_所给文本:_
_ _ _ _ _ _ _

如果要去掉还是树,那么去掉之后一定是联通分量为1的
因此维护一个neighbour并在遍历某个edge时先remove后add回来即可
然后看联通分量是否为1
class Solution:
def findRedundantConnection(self, edges: List[List[int]]) -> List[int]:
# 去掉之后联通分量仍然是1即可
nodes = set()
neighbour = defaultdict(list)
for x, y in edges:
neighbour[x].append(y)
neighbour[y].append(x)
nodes.add(x)
nodes.add(y)
n = len(nodes)
ans = None
visit = [False] * n
# 联通分量走完
def dfs(node):
nonlocal visit
visit[node - 1] = True
for child in neighbour[node]:
if visit[child - 1] is False:
dfs(child)
for x, y in edges:
visit = [False] * n
# 更新一下neighbour
neighbour[x].remove(y)
neighbour[y].remove(x)
# 遍历所有点
cnt = 0
for node in range(1, n + 1):
if visit[node - 1] is False:
dfs(node)
cnt += 1
#print(cnt)
if cnt == 1:
ans = [x, y]
# 更新一下neighbour
neighbour[x].append(y)
neighbour[y].append(x)
return ans
官方
意思是如果不是同一个联通分量就合并 否则就是多余的边
class Solution:
def findRedundantConnection(self, edges: List[List[int]]) -> List[int]:
n = len(edges)

_ _ _ _ _ _ _

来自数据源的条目
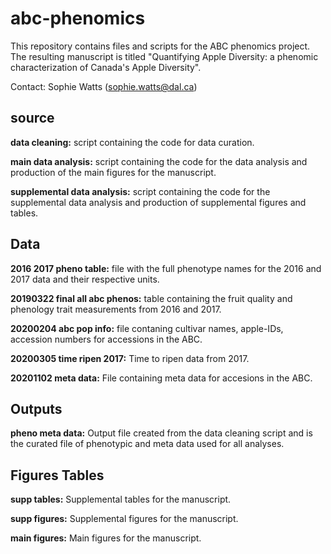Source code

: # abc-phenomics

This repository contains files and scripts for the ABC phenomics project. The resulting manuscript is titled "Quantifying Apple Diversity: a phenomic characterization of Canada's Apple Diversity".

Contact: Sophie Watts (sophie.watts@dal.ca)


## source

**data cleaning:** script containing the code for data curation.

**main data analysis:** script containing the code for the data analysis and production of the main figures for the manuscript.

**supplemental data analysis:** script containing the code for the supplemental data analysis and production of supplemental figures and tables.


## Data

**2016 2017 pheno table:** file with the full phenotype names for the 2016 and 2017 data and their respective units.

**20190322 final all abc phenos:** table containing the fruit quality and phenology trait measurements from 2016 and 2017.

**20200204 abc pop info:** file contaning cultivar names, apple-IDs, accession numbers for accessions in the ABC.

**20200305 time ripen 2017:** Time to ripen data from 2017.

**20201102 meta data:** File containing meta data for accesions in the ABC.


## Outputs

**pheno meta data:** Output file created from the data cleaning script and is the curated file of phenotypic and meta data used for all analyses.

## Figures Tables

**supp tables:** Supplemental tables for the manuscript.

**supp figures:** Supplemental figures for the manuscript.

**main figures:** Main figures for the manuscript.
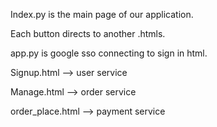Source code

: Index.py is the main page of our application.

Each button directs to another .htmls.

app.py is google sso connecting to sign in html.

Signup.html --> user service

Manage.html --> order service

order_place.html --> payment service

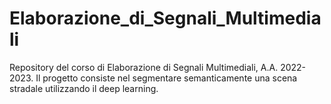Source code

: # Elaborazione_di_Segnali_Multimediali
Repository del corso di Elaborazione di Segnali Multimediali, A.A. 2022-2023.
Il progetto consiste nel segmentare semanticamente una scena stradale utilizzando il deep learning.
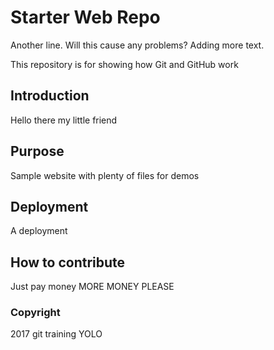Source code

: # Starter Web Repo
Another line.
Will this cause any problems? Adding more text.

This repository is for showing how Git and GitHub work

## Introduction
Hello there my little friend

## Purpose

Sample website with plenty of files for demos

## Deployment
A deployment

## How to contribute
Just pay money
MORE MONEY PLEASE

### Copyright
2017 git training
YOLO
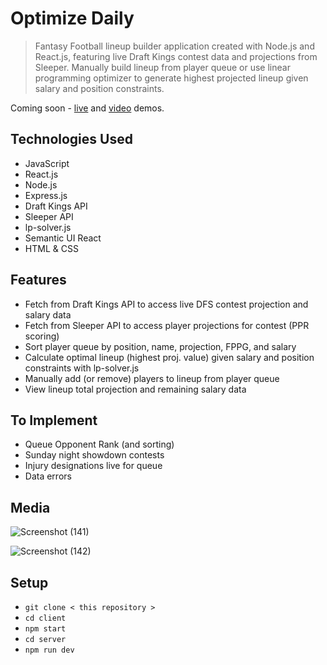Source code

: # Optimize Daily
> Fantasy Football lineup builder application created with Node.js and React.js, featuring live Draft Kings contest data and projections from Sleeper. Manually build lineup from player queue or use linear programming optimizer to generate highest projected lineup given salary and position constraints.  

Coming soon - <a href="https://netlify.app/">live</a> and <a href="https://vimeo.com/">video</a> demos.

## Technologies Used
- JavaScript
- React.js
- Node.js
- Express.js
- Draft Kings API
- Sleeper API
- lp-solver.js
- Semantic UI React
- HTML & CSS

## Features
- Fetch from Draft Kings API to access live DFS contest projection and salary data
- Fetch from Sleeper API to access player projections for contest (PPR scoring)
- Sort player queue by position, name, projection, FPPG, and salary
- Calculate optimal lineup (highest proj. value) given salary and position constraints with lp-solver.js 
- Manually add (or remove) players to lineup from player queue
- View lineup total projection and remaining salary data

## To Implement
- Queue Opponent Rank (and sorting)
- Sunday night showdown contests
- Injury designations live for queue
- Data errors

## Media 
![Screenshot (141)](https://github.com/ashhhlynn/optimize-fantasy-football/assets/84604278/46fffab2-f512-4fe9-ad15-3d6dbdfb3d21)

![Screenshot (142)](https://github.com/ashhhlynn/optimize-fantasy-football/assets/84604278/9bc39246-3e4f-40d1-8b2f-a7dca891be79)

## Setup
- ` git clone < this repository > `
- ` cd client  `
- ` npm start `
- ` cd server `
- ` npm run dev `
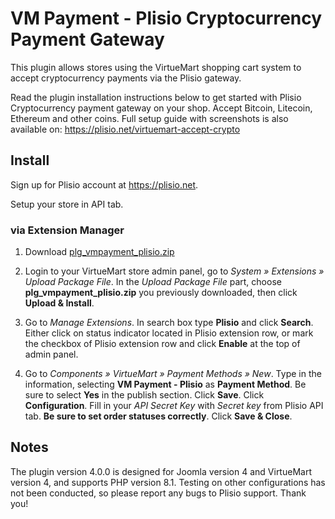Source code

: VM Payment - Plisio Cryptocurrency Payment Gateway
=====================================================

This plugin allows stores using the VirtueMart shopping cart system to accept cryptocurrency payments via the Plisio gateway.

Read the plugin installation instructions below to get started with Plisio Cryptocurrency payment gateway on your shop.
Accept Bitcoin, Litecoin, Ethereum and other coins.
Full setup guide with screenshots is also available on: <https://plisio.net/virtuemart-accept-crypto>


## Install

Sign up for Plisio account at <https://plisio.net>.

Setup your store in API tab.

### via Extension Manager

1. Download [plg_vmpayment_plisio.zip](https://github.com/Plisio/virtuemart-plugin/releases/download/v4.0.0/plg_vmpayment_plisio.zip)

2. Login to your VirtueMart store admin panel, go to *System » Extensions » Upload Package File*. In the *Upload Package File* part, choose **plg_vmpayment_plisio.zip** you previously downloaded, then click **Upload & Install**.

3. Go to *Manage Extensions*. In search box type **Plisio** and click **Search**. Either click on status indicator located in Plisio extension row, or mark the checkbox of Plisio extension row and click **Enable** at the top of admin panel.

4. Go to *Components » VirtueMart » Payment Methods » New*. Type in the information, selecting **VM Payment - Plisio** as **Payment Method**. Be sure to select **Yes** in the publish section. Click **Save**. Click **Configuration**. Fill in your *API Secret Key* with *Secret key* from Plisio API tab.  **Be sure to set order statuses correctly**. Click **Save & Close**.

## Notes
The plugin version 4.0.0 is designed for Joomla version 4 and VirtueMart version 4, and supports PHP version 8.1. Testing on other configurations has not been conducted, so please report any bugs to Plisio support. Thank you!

_ _ _ _ _ _ _

_完成以下各题:_
A. 在多余边题解的第一段代码中,findRedundantConnection 函数内用等号（=）赋值的变量有哪些？请全部列出,不要重复。
B. 请把多余边题解中从“如果要去掉还是树,那么去掉之后一定是联通分量为1的”到“nodes.add(y)”的部分原样重新输入。
C. 根据多余边题解回答:
(i) 如果去掉一条边后仍是树,联通分量应为多少？
(ii) 官方做法中,如果两点不是同一个联通分量,要怎么处理？
(iii) dfs 函数把 visit 列表中哪一项设为 True？

_参考答案:_
A. nodes、neighbour、n、ans、visit、cnt

B.
如果要去掉还是树,那么去掉之后一定是联通分量为1的
因此维护一个neighbour并在遍历某个edge时先remove后add回来即可
然后看联通分量是否为1
class Solution:
def findRedundantConnection(self, edges: List[List[int]]) -> List[int]:
# 去掉之后联通分量仍然是1即可
nodes = set()
neighbour = defaultdict(list)
for x, y in edges:
neighbour[x].append(y)
neighbour[y].append(x)
nodes.add(x)
nodes.add(y)

C.
(i) 1
(ii) 合并
(iii) visit[node - 1]